Binding of cephalothin and cefotaxime to D-ala-D-ala-peptidase reveals a functional basis of a natural mutation in a low-affinity penicillin-binding protein and in extended-spectrum beta-lactamases.

Two clinically-important beta-lactam antibiotics, cephalothin and cefotaxime, have been observed by X-ray crystallography bound to the reactive Ser62 of the D-alanyl-D-alanine carboxypeptidase/transpeptidase of Streptomyces sp.

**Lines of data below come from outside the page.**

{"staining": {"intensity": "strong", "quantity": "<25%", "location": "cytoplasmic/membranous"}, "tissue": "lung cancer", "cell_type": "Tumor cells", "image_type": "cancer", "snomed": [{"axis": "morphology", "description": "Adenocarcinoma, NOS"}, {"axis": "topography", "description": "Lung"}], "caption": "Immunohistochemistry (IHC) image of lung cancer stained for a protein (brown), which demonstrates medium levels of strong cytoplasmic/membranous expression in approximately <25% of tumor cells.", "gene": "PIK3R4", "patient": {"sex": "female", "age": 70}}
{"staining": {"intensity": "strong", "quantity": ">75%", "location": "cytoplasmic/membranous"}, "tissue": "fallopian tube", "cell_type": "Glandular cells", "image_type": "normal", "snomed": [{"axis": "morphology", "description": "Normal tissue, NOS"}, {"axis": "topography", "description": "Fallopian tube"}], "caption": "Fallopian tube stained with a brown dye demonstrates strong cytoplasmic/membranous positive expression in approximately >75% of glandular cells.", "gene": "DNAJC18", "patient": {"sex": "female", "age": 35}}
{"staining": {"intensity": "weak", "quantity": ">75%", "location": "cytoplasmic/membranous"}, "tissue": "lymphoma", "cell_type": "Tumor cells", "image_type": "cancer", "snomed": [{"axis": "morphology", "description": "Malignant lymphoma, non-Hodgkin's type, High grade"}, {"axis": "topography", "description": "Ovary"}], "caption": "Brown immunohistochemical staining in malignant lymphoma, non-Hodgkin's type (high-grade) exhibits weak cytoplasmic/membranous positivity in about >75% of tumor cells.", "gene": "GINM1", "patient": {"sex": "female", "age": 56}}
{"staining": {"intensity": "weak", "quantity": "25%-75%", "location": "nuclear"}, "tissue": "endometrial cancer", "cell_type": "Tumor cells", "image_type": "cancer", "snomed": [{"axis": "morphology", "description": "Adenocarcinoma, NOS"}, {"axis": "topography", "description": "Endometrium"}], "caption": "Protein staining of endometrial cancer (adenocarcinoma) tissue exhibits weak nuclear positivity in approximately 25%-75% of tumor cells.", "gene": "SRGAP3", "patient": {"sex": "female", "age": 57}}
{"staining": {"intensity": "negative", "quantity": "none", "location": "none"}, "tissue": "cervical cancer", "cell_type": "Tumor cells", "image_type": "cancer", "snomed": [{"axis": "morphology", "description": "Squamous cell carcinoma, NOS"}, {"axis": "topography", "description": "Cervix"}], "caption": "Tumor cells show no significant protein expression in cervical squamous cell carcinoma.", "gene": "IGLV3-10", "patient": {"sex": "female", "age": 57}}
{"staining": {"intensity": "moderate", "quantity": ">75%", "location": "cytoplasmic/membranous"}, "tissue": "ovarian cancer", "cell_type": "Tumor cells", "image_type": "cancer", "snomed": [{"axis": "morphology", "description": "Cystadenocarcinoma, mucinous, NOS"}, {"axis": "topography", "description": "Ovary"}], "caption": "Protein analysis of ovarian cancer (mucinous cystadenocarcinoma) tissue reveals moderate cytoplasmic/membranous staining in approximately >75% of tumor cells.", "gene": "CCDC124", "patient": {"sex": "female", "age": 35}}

R61. Refinement of the two crystal structures produced R factors for 3 sigma (F) data of 0.166 (to 1.8 A) and 0.170 (to 2.0 A) for the cephalothin and cefotaxime complexes, respectively. In each complex, a water molecule is within 3.1 and 3.6 A of the acylated beta-lactam carbonyl carbon atom, but is poorly activated by active site residues for nucleophilic attack and deacylation. This apparent lack of good stereochemistry for facile hydrolysis is in accord with the long half-lives of cephalosporin intermediates in solution (20-40 h) and the efficacy of these beta-lactams as inhibitors of bacterial cell wall synthesis. Different hydrogen binding patterns of the two cephalosporins to Thr301 are consistent with the low cefotaxime affinity of an altered penicillin-binding protein, PBP-2x, reported in cefotaxime-resistant strains of Streptococcus pneumoniae, and with the ability of mutant class A beta-lactamases to hydrolyze third-generation cephalosporins.